シェムハザは 地上 長いし、たぶん なんでもやってるよなー。心強いぜ。


「それで、カジノなどはあるのか?」


「まだねぇよ」って 朋樹が答えるけど

泰河が「モグリの賭博なら幾つか」とか言う。


オレも、やってんだろな って店は

幾つか心当たりある。

父さんのワインの営業 回ったことあるし。


けどさぁ、そういうとこって

いきなり行っても、もちろん入れねーんだよな。

すげぇ金回る時も決まってるだろうし。

オレら 単なるクソガキだしよー。


「新しく出来るところがある」って

ジェイドが スマホ持って戻ってきた。


ソファーに シェムハザ座ってるし

テーブルにスマホ置いて、床に座る。


「ああ、おまえの父ちゃん

何か関係してんのか?」って 泰河が聞く。


「いや、父じゃなくて大叔父の方だ」ってことだけど、ジェイドの じいちゃん... ていうか

オレの母さんの父さんにもなるから

イタリアの じいちゃんだな。


その じいちゃんの兄ちゃん、大叔父が

アメリカにいて、イタリアンマフィアって

呼ばれる人らの 一人なんだよな。


実家うちにも たまに、木箱入りの酒とか

宝飾品 送ってきたりする。


「歓楽街の隅に、新しいビルが建ったらしいんだけど、その地下 一階が ショーパブ

二階がカジノだ。
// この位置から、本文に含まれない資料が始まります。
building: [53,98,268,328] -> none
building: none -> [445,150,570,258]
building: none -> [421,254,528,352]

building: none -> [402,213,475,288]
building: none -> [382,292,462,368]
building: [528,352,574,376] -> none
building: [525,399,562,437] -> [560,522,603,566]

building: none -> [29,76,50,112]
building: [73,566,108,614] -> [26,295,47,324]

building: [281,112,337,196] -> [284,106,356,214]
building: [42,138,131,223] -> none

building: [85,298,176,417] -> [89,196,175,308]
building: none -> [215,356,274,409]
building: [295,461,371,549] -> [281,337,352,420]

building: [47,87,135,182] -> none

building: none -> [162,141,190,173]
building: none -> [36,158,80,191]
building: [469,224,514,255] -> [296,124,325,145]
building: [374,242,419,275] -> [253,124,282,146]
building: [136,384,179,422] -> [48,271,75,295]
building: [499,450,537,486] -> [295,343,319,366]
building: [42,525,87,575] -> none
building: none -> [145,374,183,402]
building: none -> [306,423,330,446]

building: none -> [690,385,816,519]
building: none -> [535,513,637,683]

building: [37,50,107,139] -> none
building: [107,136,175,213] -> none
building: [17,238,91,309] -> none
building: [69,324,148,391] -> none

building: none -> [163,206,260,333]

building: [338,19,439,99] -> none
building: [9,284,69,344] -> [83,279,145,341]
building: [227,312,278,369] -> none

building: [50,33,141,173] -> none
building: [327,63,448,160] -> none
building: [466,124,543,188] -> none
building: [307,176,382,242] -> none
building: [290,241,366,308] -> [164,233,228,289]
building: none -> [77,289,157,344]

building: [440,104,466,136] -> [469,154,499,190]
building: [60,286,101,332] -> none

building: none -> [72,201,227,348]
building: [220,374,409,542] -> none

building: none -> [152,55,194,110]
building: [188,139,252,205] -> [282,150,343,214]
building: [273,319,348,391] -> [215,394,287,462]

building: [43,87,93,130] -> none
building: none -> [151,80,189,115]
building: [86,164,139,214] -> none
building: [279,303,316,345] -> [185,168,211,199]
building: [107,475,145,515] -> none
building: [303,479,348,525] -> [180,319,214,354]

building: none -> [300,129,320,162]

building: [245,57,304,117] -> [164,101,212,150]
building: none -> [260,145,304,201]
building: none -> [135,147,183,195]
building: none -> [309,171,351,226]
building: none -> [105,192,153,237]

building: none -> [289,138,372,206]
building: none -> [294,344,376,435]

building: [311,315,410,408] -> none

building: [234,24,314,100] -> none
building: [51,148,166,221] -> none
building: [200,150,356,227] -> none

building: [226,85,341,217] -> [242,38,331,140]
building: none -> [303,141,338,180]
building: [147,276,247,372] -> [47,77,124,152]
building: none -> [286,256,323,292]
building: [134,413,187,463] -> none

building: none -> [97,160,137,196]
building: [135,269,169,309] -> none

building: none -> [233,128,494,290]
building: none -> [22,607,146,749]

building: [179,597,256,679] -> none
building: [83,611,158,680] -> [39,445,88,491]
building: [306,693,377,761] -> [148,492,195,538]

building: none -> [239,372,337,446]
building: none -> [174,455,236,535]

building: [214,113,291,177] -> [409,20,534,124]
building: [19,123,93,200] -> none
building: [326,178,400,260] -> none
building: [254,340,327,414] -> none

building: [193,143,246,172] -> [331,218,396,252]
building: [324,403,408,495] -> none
表向きは景品や換金はなし」


「ショーパブう?」と、泰河が軽く 涼しげな眼を開く。オレもちょっと高揚アガるけどさぁ。


なんか、カジノもさぁ

ゲーセンみたいな営業は いいみたいなんだよな。

メダル買って遊ぶみたいに

チップ買ってゲームするだけ、換金なし なら。


「大叔父が出資者の 一人だ。

僕とルカに、大叔父の代わりに覗きに行け と

言ってきている」


すげぇタイミングだよな...


「“遊べ” という合図だな」と

シェムハザが笑って ワイン空けると

「そう。聖霊の導きだ」と、ジェイドが

シェムハザのグラスにワインを注いだ。